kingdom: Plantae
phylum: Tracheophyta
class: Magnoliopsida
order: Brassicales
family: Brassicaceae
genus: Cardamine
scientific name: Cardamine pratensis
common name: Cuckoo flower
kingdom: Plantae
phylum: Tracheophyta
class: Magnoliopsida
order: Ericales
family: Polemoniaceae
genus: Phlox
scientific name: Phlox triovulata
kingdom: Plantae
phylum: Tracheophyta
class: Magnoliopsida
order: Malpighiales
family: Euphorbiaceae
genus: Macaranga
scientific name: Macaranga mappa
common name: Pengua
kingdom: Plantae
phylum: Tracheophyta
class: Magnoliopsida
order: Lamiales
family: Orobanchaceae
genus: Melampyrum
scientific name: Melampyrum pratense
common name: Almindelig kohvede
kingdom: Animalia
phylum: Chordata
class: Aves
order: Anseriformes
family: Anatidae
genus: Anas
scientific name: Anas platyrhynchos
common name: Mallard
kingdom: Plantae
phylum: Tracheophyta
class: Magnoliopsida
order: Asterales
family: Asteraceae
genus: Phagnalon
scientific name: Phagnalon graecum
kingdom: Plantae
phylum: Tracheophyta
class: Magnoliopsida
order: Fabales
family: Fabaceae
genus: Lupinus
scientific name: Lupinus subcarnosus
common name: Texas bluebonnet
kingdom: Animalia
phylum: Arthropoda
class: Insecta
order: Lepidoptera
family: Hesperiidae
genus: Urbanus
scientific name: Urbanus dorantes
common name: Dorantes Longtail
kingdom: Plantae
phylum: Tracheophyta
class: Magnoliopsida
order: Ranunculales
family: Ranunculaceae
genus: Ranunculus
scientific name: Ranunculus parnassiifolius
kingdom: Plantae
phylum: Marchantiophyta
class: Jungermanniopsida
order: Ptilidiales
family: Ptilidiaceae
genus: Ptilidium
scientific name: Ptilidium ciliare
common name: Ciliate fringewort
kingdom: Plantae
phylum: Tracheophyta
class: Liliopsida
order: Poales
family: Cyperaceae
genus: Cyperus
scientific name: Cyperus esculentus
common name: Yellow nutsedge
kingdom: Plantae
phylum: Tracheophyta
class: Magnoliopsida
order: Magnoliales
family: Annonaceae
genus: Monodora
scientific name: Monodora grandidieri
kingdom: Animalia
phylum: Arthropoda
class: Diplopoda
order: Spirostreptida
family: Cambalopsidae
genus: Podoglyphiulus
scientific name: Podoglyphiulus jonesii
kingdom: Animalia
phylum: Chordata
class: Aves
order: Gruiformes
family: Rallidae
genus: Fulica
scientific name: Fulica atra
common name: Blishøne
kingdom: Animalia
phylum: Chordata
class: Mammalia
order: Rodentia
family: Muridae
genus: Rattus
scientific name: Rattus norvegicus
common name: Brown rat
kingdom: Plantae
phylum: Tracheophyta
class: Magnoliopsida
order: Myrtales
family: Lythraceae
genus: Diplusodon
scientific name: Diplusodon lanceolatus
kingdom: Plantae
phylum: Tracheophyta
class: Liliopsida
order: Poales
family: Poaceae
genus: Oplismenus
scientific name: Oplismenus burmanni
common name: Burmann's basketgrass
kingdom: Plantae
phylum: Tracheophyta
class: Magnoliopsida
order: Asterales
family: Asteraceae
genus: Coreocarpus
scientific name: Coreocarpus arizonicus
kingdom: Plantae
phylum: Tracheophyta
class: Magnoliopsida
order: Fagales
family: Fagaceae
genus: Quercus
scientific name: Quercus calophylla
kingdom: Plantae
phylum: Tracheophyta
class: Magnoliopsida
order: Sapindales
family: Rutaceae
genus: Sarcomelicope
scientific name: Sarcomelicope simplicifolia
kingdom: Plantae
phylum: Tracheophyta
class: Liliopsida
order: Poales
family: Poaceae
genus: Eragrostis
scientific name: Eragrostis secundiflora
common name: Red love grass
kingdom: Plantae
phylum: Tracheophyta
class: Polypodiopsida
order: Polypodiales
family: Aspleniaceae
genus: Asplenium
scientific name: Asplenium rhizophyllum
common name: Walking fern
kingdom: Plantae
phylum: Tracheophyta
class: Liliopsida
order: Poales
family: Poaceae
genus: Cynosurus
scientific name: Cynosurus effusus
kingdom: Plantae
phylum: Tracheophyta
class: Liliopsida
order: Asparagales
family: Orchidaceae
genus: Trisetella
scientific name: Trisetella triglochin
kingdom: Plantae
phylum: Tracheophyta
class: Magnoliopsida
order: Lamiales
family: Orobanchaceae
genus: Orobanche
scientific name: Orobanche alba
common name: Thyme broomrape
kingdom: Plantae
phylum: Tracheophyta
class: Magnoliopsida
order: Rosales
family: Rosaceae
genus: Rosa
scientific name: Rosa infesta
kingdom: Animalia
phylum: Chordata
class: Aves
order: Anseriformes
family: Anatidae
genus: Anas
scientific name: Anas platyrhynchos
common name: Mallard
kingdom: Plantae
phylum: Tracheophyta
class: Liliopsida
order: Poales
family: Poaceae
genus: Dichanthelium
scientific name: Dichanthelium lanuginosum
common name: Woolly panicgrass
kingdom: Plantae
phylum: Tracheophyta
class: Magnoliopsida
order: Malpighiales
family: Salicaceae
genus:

★ ★ ★ ★

Copy the items from the very beginning through the line that holds "scientific name: Macaranga mappa", inclusive. Swap "common name" for "vernacular name" and keep everything else as it stands.

kingdom: Plantae
phylum: Tracheophyta
class: Magnoliopsida
order: Brassicales
family: Brassicaceae
genus: Cardamine
scientific name: Cardamine pratensis
vernacular name: Cuckoo flower
kingdom: Plantae
phylum: Tracheophyta
class: Magnoliopsida
order: Ericales
family: Polemoniaceae
genus: Phlox
scientific name: Phlox triovulata
kingdom: Plantae
phylum: Tracheophyta
class: Magnoliopsida
order: Malpighiales
family: Euphorbiaceae
genus: Macaranga
scientific name: Macaranga mappa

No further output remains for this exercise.